The following is a guest post from Stephan Bruneau, Wavemaker's global head of product development. Opinions are the author's own.
Only a few years ago, big data was all the rage. The expectation was that to be successful, marketers had to invest heavily into big data and its related concept, the data lake. That included first-party data generated by brands' websites, campaign data from search, video and display viewings, visits to third party websites, CRM and more.
Underlying this trend was also the notion that all this data had to be connected using a single person ID — typically a cookie — to streamline everything known about that person and enable one-to-one targeting.
The reality is that that's hard to do, and few marketers are there today.
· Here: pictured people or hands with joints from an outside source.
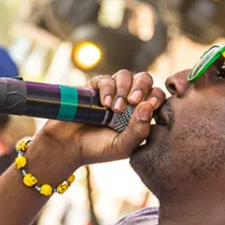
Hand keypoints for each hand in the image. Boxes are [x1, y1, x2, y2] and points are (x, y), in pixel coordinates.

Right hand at [29, 70, 164, 176]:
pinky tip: (104, 104)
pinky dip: (108, 89)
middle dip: (142, 87)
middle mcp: (126, 99)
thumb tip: (148, 105)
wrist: (68, 147)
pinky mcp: (94, 88)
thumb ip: (139, 130)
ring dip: (124, 89)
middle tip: (134, 102)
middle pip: (144, 79)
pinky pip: (106, 79)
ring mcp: (110, 92)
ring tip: (115, 108)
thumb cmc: (98, 149)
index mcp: (138, 113)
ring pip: (126, 75)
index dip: (156, 97)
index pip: (155, 96)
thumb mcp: (123, 146)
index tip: (150, 106)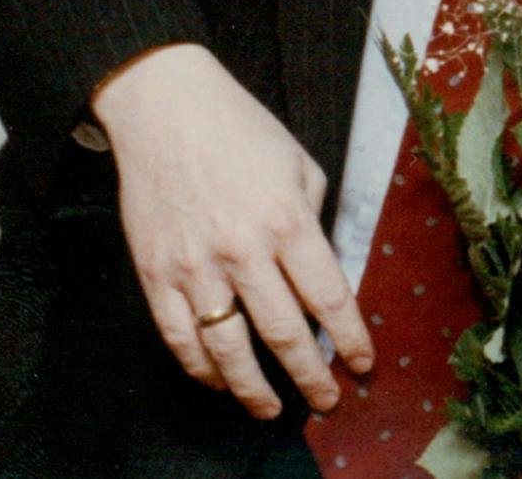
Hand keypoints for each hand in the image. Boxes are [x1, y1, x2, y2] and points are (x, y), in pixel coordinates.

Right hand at [92, 42, 371, 418]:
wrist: (167, 111)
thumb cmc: (243, 131)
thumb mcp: (300, 165)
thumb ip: (312, 220)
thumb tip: (320, 271)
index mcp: (288, 220)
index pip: (327, 295)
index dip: (350, 338)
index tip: (365, 364)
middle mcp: (243, 250)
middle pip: (283, 332)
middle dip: (310, 375)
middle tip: (327, 401)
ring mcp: (195, 266)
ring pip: (228, 348)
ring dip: (254, 388)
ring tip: (274, 409)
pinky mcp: (156, 274)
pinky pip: (180, 337)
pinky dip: (201, 369)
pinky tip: (221, 381)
A 2018 survey revealed that only 38% of CMOs believe their investments in data and analytics fully support their decision-making process.
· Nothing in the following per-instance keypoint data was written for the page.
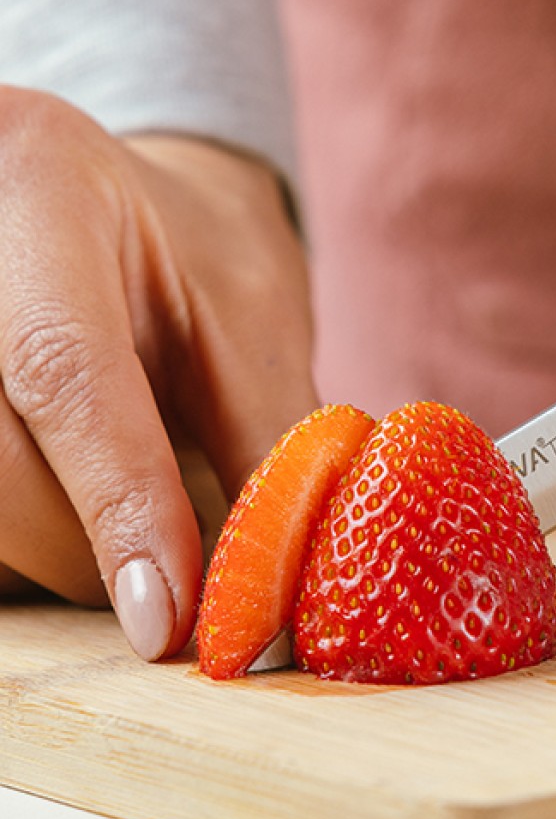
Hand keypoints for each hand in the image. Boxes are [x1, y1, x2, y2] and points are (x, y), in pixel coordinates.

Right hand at [0, 87, 318, 656]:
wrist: (130, 212)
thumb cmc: (203, 260)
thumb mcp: (256, 328)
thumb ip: (264, 446)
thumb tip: (269, 589)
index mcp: (51, 199)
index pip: (65, 372)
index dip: (117, 509)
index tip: (166, 619)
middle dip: (84, 548)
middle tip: (170, 587)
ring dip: (44, 549)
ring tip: (126, 539)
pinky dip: (19, 532)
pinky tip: (70, 516)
A further complication to consider includes access to data becoming increasingly restricted, with the European Union's General Data Protection Regulation (GDPR) and forthcoming legislation in the U.S. with the Do Not Track Act introduced in May for discussion in Congress.
There is also the emergence of internet tracking protection (ITP), a mechanism already implemented by Apple in its Safari browser to block or automatically delete cookies after a few days, and Google announcing a similar move for the Chrome browser.
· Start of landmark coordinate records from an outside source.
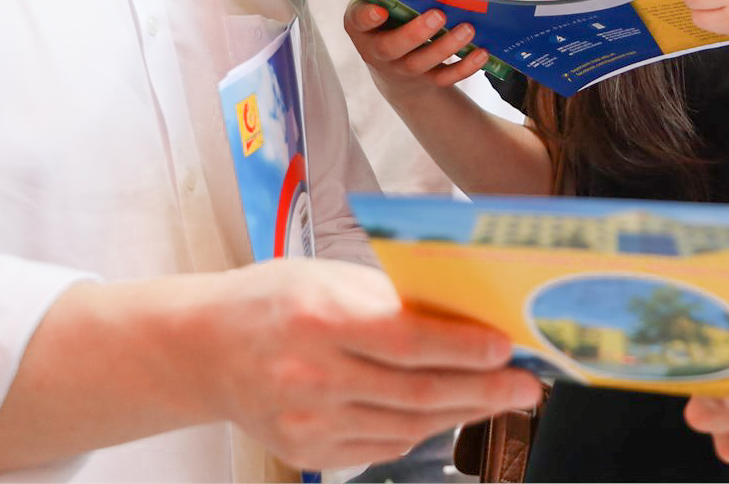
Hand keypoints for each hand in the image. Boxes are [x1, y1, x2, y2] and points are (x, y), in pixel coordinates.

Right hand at [201, 259, 541, 468]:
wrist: (202, 347)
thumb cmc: (277, 299)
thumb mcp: (332, 278)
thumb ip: (392, 301)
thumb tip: (468, 319)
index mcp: (320, 320)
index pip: (408, 341)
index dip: (464, 348)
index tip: (507, 348)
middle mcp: (311, 376)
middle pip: (417, 391)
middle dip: (483, 390)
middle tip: (527, 385)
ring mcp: (307, 421)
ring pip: (406, 424)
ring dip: (462, 412)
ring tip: (500, 398)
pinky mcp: (306, 449)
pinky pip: (382, 444)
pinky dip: (423, 429)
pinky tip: (450, 412)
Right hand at [344, 0, 490, 93]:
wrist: (394, 69)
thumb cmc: (389, 23)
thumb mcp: (381, 5)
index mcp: (362, 28)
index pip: (357, 22)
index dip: (366, 17)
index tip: (379, 9)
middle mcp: (378, 51)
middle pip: (392, 47)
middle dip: (415, 33)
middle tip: (438, 15)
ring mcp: (402, 69)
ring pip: (421, 64)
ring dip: (446, 47)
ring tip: (468, 28)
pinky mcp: (426, 81)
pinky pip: (445, 78)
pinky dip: (465, 67)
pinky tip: (481, 51)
Are data lakes becoming useless?
Not completely, but their ability to drive end-to-end targeting will likely decrease. Walled gardens like Google, Amazon and Facebook can still retain large amounts of cookie data because their users must enable them to benefit from the services they provide. These platforms also have access to people's device IDs and use them to connect the dots of our online activities.
Marketers operating from within the Google ecosystem, for example, will still be able to retain decent one-to-one targeting capability within the platform's ecosystem. But even there, there will be limitations, including the lack of tracking how YouTube ad views relate to consumers' Amazon purchases — different walled gardens!
Is it all doom and gloom for data-driven marketing?
No, because there is still a huge untapped marketing opportunity around the use of data. Our industry has been so focused on technology and the obsession with connecting cookies for the benefit of tactical targeting that we've lost sight of the much bigger strategic opportunity of identifying audience behavior and key moments in the purchase journey that can fuel a brand's growth.
To do this, we don't necessarily need cookie-level connections between data sources. What we need is to install clear data lanes within the data lake, like swim lanes. Data lanes from different sources that serve distinct purposes throughout the marketing and media planning process can help to identify growth sources, emerging audiences and new behaviors before exposing an ad to a potential buyer.
These data lanes can be strategically bridged through statistical techniques and AI algorithms to help process and organize vast amounts of data, enabling us to create detailed media plans that reach audiences and spur growth across unique purchase journeys.
It's not the end of data-driven marketing, we just have to swim in a different direction.